# TwinCAT Remote



## olitheis (16 März 2010)

Hallo,
welche Ports muss ich öffnen, um auf TwinCAT übers Internet zuzugreifen. 
Konfiguration direkt übers internet ohne VPN usw...

Viene Dank


----------



## MarkusP (16 März 2010)

Hi,

hatte das auch schon desöfteren, auf die schnelle habe ich folgendes gefunden.

ADS-Port 1: 48897    TCP
ADS-Port 2: 48898    TCP
ADS-Port 3: 48899    TCP

Hast Du bei der SPS eine fixe IP ?
Portfreigaben bei ev. vorhandenen Firewalls entsprechend setzen nicht vergessen!
Routen müssen ev. händisch eingetragen werden. (PC und SPS)

Schönen Abend

Markus


----------



## olitheis (17 März 2010)

Danke Markus,
ich gehe mal hiervon aus:

ADS-Port 1: 48897    TCP - Laufzeit 1
ADS-Port 2: 48898    TCP - Laufzeit 2
ADS-Port 3: 48899    TCP - Laufzeit 3

Richtig?


----------



## trinitaucher (17 März 2010)

Zieh dir mal Wireshark und logg den Netzwerkverkehr mit, während du mit TwinCAT arbeitest.
Dann siehste ganz genau, wann welche Ports genutzt werden.


----------



## olitheis (17 März 2010)

Prima, danke.
Wie muss ich denn jetzt vorgehen, wenn ich übers Internet mit dem SystemManager das Zielsystem auswählen möchte?
Ich habe bei "Enter Host Name /IP" die öffentliche IP des Routers eingegeben (213.xxx.xxx.xxx) auf dem die Ports geöffnet sind.
Danach auf Broadcast search, das entfernte Zielsystem wird aber nicht gefunden. 
Danke
Oli


----------



## asci25 (23 März 2010)

Broadcast Search ist nur für dein lokales Netzwerk. Sonst würde der ja das ganze Internet absuchen müssen.

Du trägst alles händisch in die Felder unten links über dem Button Route zufügen ein und betätigst diesen. Wenn die Verbindung steht, ist bei Connected ein X drin. Unter Umständen ist ein Neusart des TwinCAT-Systems auf beiden Rechnern notwendig.

Oder wenn Du die IP neben "Enter Host Name / IP" enträgst, dann must du auch auf auf "Enter Host Name / IP" drücken (Das ist ein Button).


----------

> _Was verlangt wird_:
Beantworte die folgenden Fragen zum Lesetext:
1. Welche drei TCP-Portnummern nennt MarkusP für ADS?
2. Welches Programm empfiehlt trinitaucher, um den Netzwerkverkehr mitzuloggen?
3. Wofür ist die Broadcast Search laut asci25 gedacht?

> _Verfügbare Daten_:

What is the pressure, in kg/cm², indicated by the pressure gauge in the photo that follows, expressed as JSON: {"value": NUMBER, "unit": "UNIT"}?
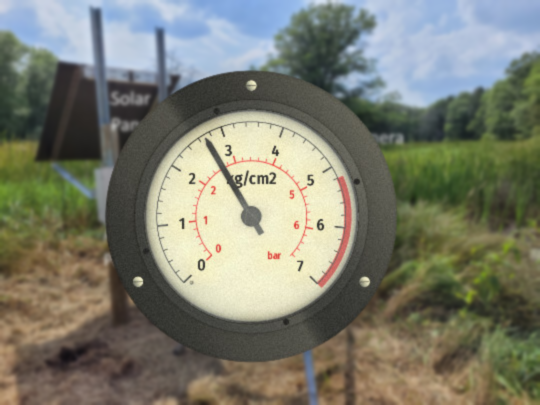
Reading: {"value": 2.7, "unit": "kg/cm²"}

> _Ergebnis der Aufgabe_:
1. 48897, 48898 und 48899.
2. Wireshark.
3. Sie ist nur für das lokale Netzwerk gedacht.